This document serves as a guideline for utilizing and practicing a high-availability architecture that is designed to reduce downtime and mitigate risks of data loss. Specifics on how to implement each strategy may be provided in referenced URLs to other pages. If your organization needs specific guidance and assistance contact your VersionOne account representative for additional help from the VersionOne Services team.
Backup and Restore Process
The number one practice that most often gets overlooked in an HA architecture is designing a repeatable and automated backup process. There are two database components and a few optional file system directories that should be under consideration for backup.
First, MongoDB database contains most of the configuration and state data that the Continuum application needs to restore properly. The standard "database dump" processes should be sufficient to capture this data for storage and use if needed. See the following link for more information on scripting out a backup process.

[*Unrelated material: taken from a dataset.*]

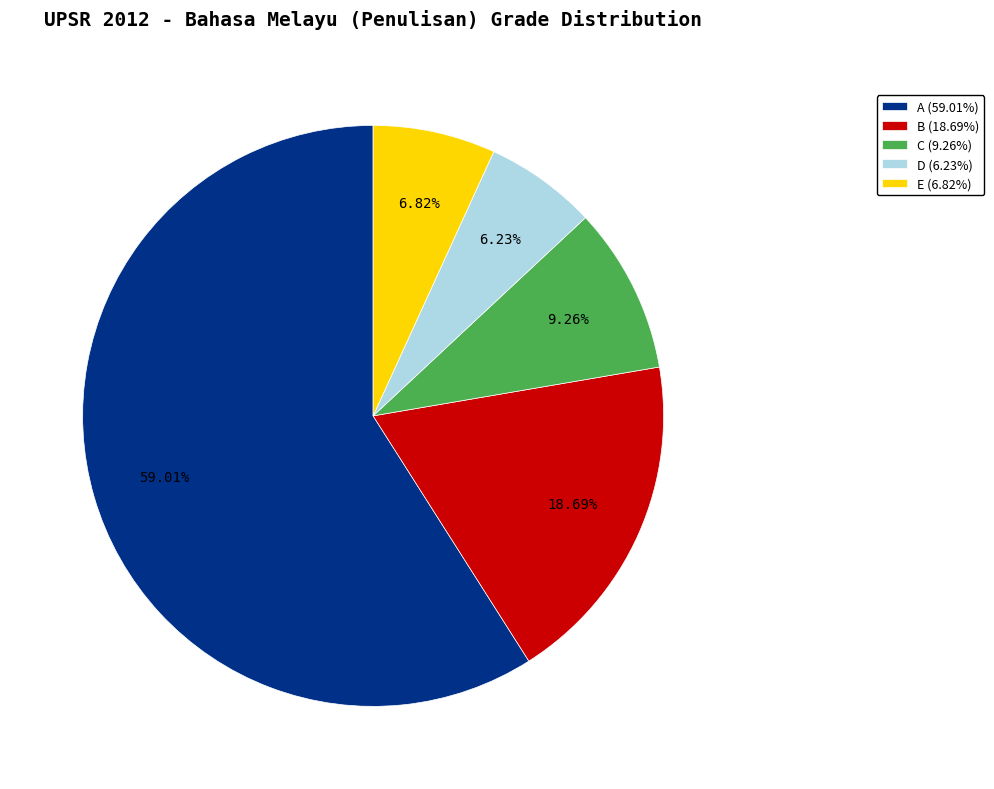

Approximately how many times larger is the value at E (6.82%) compared to B (18.69%)?

0.4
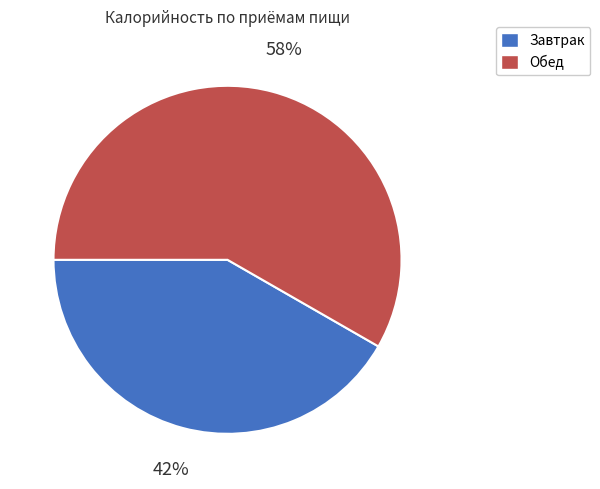

Is it true that Обед is 58% of the pie?

True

Directories on the Continuum server that should be considered adding to a backup process are as follows:
/etc/continuum - configuration files with system settings and database connectivity settings. Backing up this directory will speed the restore process
/var/continuum/canvas - if custom canvas files are used, these should be backed up
/var/continuum/log - this directory is optional, the logs are for historical purposes only but can add considerable size to the backup
Any backup files produced as part of an automated process should be stored off the server and possibly in another data center or using a cloud object store. It is recommended that the backup process run at least once a day during a slow period, however downtime is not required to perform the backups.
Once the backup process is automated and scheduled then next thing to do is practice and document the restore process. It is one thing to have backups, it is another to know how to use the backups when they are needed and to make sure that more than just the primary application support personnel know how to use them. Documenting the backup and restore process and publishing this document is very important. Document the different restore processes in case of a single database loss all the way to a total server loss and replacement process.
The link to the documentation above has the commands for scripting a restore process for the databases and files from a tar archive. The actual commands can vary based on the brand of Linux as well as possibly the versions of the database servers. Practice on spare servers
Monitor Disk Space
The number one cause of Continuum downtime is lack of disk space. Consumption of disk space within Continuum is proportional to the number of repositories under management as well as the amount of developer commits and interfaces to third party tools. From an architecture standpoint, disk space should be considered as Continuum usage grows and added appropriately. I.T. infrastructure monitoring tool should be used to monitor disk space when it approaches a threshold and add space accordingly.
Configure the Messenger
Receiving notifications from Continuum will help head off small problems before they get bigger. A list of Administrator emails can be configured to receive these alerts.
For more information on configuring the Continuum Messenger:
All in-bound server requests to the Continuum application should use domain names that can be easily mapped to new server addresses. Requests (users, API calls, commit webhooks, etc.) should never use IP addresses or specific server names or addresses. This practice also extends to Continuum addresses within the application itself if the services reside on multiple machines (see next topic).
Separation of (Server) Duties
Long a preferred practice of traditional I.T. operations splitting Continuum over multiple servers has benefits, but also complicates the support process. A typical scenario would involve putting the MongoDB database on its own server. This allows for the server specifications and disk settings to be tailored for the specific database application use case.
The Continuum services themselves can be spread across multiple servers. In practice this is done less frequently, but in those cases where it makes sense that is discussed further in sections to follow. Just keep in mind as the architecture spreads out over multiple servers the backup and restore process gets more complicated and requires detailed documentation and practice.
One thing to be aware of when splitting the Continuum services and data stores onto different machines: upgrading Continuum to a new release will be different than the normal upgrade process. The upgrade may need to be performed on every machine that has Continuum software and will need to be planned accordingly.
MongoDB has it's own fault tolerance configuration called Replication.
Load Balancing HTTP Servers
The Continuum HTTP server, also called the ctm-ui service, can be duplicated across several nodes and served from behind either a hardware or software based HTTP load balancer. Sticky sessions should be enabled for user session persistence. Enabling this feature varies based on the load balancer, however conceptual information can be found at the link below.
Another valid reason for load balancing the Continuum HTTP server is for the acceptance of commit data from repositories via web hooks. For high volume development organizations spreading the processing of web hook data over several servers and having redundancy in case of an outage is critical to reducing the possibility of a delay in processing or outage.
Multiple Automate Task Servers
The Continuum Automate Task Engine server processes can be spread over two or more servers for redundancy and load balancing purposes. This may not be a factor until the Continuum environment is using a lot of Automate Tasks to perform automation. However once this is the case it makes sense to move Automate onto it's own server and possibly install it on multiple servers. Automate has its own internal load balancer that parcels out Task Instance work to the Task Engine server with the lowest load percentage at that moment. When one Task Engine server fails to respond, it is taken out of the balancing algorithm.